08/03/2008 15:19
"O feminismo conseguiu várias conquistas. Uma delas foi o reconhecimento profissional das mulheres (porque é falacioso dizer que as mulheres 'entraram' no mercado de trabalho)", explica Beth Ferreira. Hoje, segundo a presidente do FCM, a opção por seguir uma carreira profissional é razoavelmente aceita. "No entanto, um campo continua quase inalterado: o campo do poder - tanto econômico, mas, principalmente, o político."
Para Matusaíla Santiago, presidente do grupo de mulheres que se reúnem, no primeiro domingo de cada mês, na Ala Feminina da Casa de Juvenal Galeno, em Fortaleza, a saída encontrada para romper com as condicionantes culturais do machismo foi a palavra escrita. Escrever tem, portanto, se convertido numa arma de expressão e, por conseguinte, de poder. "Essa Ala, fundada por Henriqueta Galeno, em 1936, foi criada com um propósito que até hoje norteia as nossas ações: tirar a mulher âmbito particular para o público", revela Santiago.
Na Ala, versão reduzida da Academia Brasileira de Letras e de outras tantas que pipocam no País, as cerca de sessenta membros apresentam textos de natureza literária e artigos sobre os mais variados temas para o público, que debate a qualidade das obras. Além de ser responsável por intensa produção intelectual, o grupo se encarrega de publicar o resultado desse debate. "Antigamente, só a nata da sociedade podia participar da Ala, que se chamava Falange Feminista. Hoje, nós abrimos espaço para qualquer mulher, desde que seja alfabetizada. Muitas delas já publicaram livros."
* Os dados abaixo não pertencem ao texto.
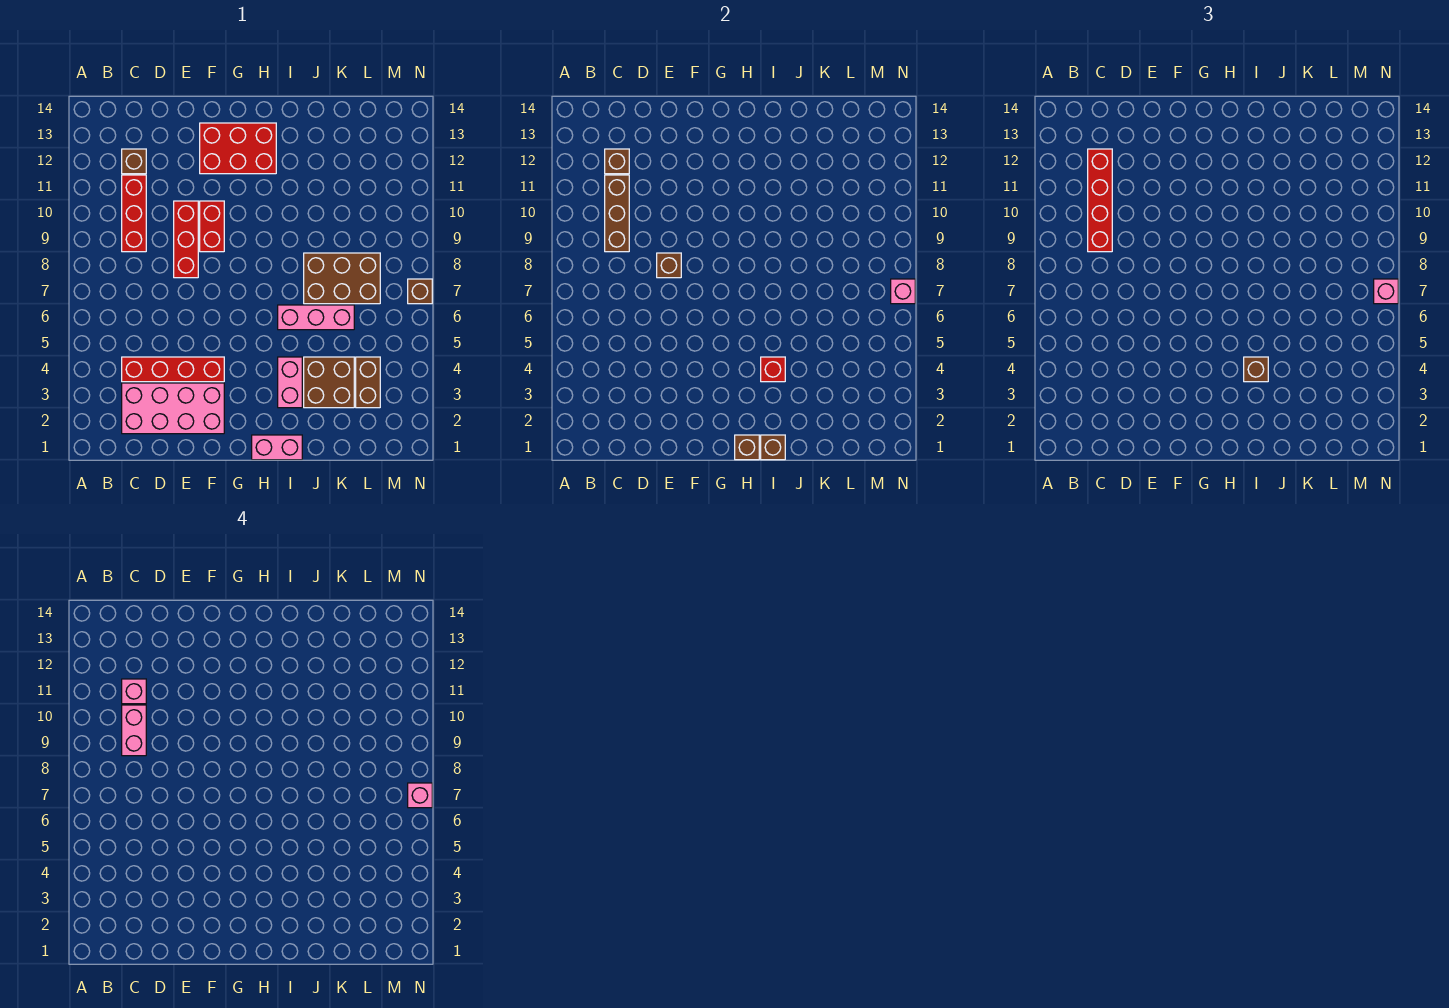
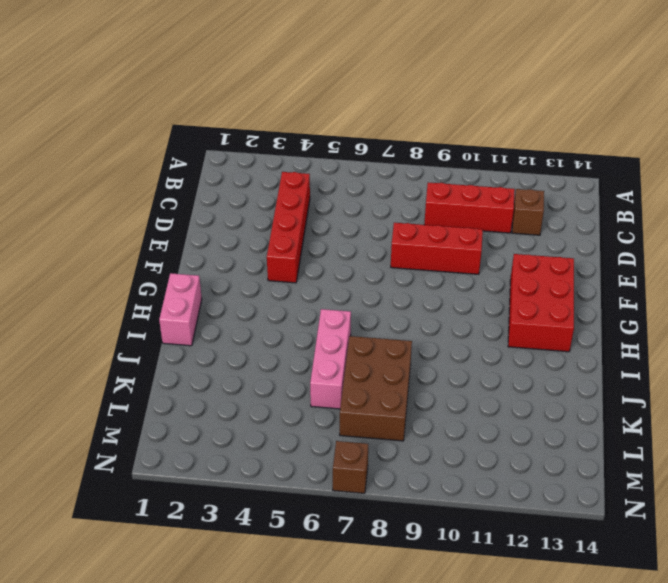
none -> pink 2x4 brick [122,383,224,434]
none -> red 1x2 brick [200,201,224,252]
none -> pink 1x2 brick [278,357,302,408]

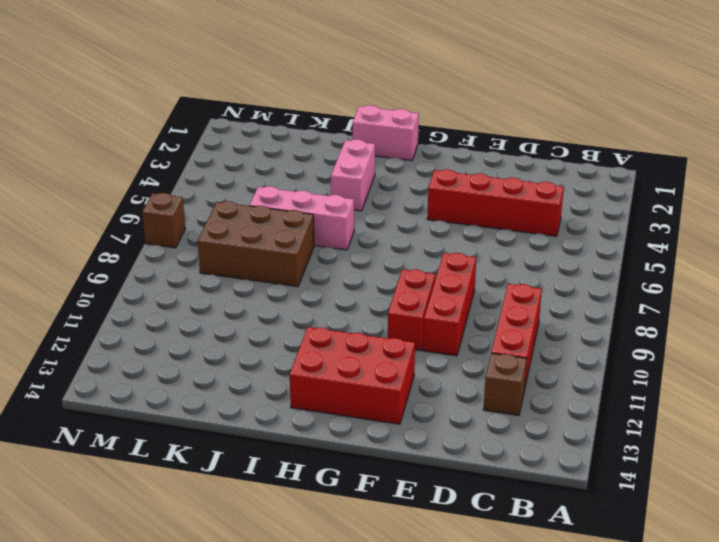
none -> pink 2x4 brick [122,383,224,434]
none -> brown 2x2 brick [304,357,354,408]
none -> brown 1x2 brick [356,357,380,408]

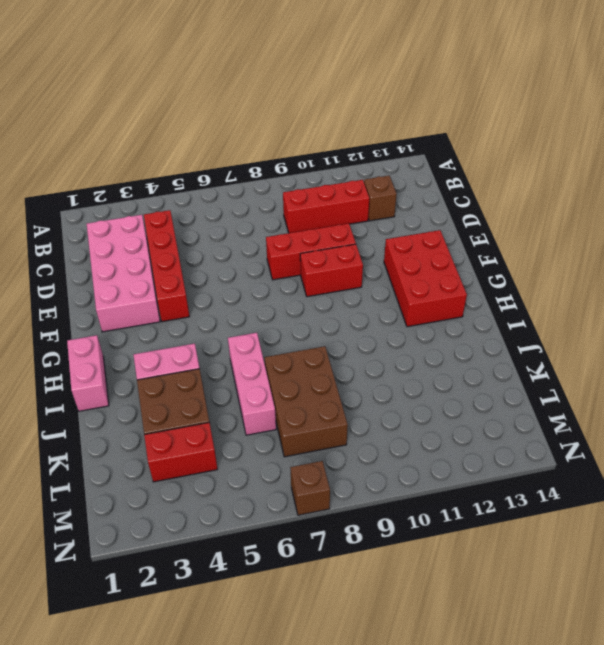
red 1x2 brick [144,422,218,482] -> brown 1x2 brick [356,357,380,408]
none -> brown 1x3 brick [605,175,629,252]
none -> brown 1x1 brick [605,149,629,174]
none -> brown 1x1 brick [657,253,681,278]

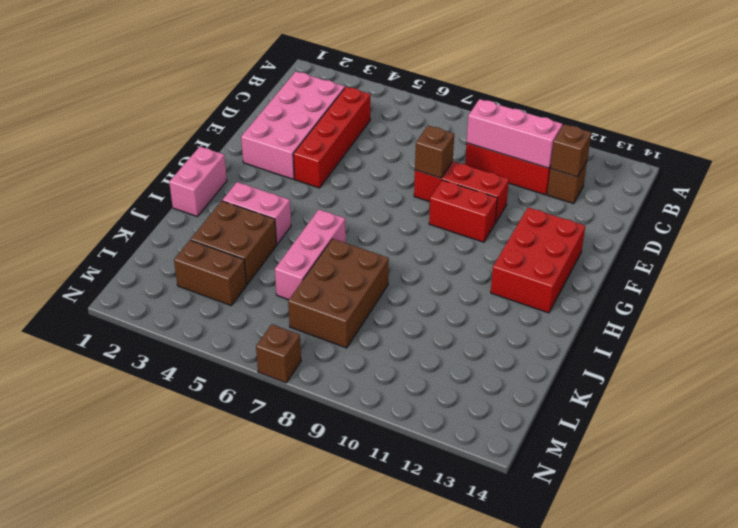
pink 1x3 brick [467,99,562,168] -> brown 1x3 brick [605,175,629,252]
none -> brown 1x1 brick [735,435,759,460]
none -> brown 1x1 brick [761,435,785,460]
none -> red 1x1 brick [761,357,785,382]

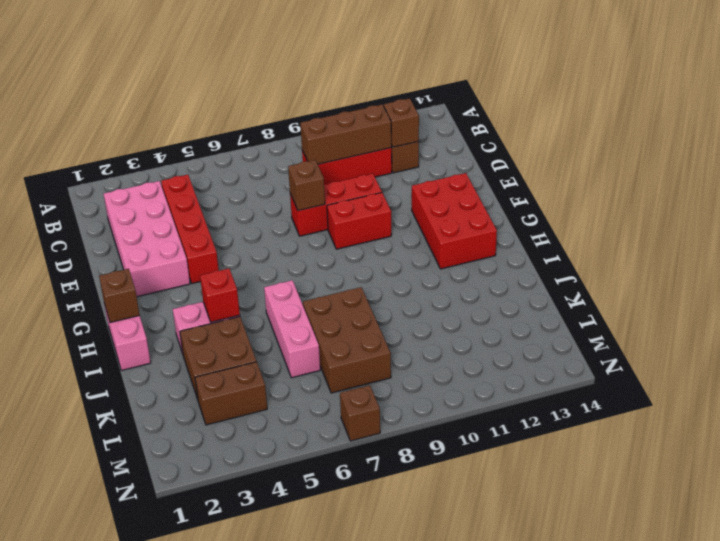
none -> brown 1x1 brick [761,435,785,460]
none -> pink 1x1 brick [891,279,915,304]
none -> red 1x4 brick [1088,149,1112,252]

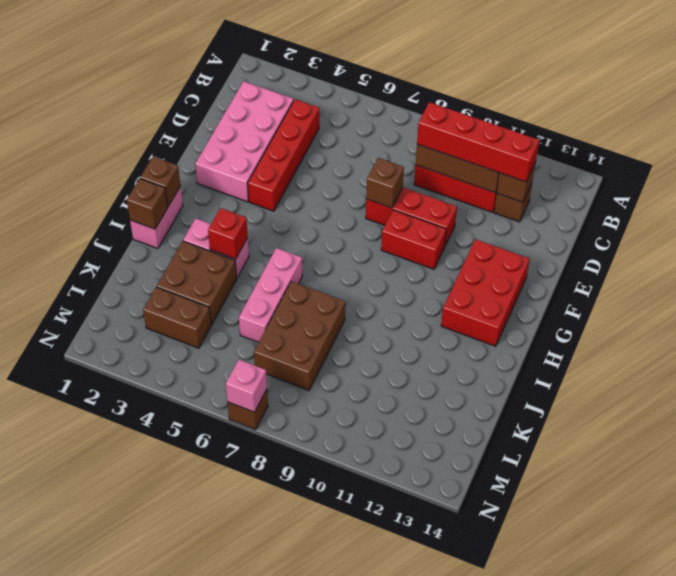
none -> brown 1x1 brick [1244,357,1268,382]
none -> pink 1x1 brick [1374,279,1398,304]
none -> pink 1x2 brick [122,705,146,756]

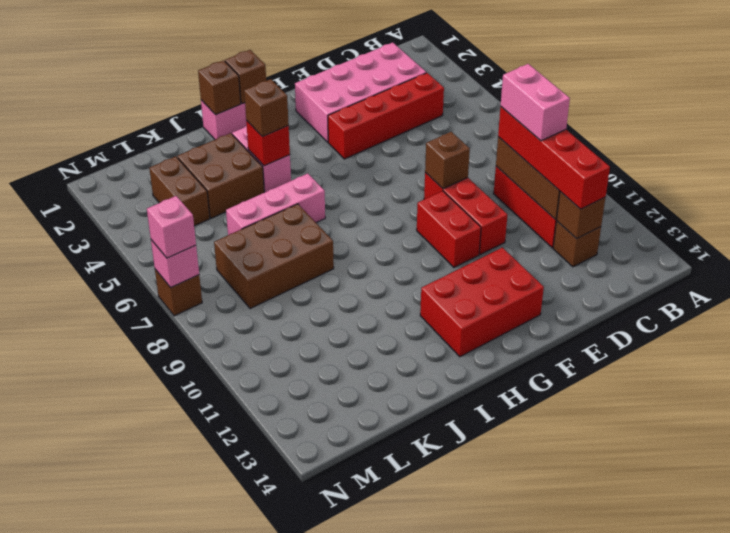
none -> pink 1x1 brick [122,679,146,704]
none -> pink 1x1 brick [408,783,432,808]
"Muitas conquistas vieram (política de saúde com integralidade e universalidade, direito ao Planejamento Familiar, são exemplos). Conquistamos também uma lei que reverte a impunidade que havia - e ainda há - sobre os casos de violência doméstica e sexual, que é a Lei Maria da Penha", relata Angela Freitas. De modo geral, os desafios de uma reflexão feminista encontram guarida até mesmo entre os homens, que, especula-se, também sofrem com o machismo atávico. Carmen Silva discorda. Em tom de brincadeira, ela evoca a imagem de uma balança e pergunta: o que pesa mais no final das contas? O sofrimento do homem ou da mulher?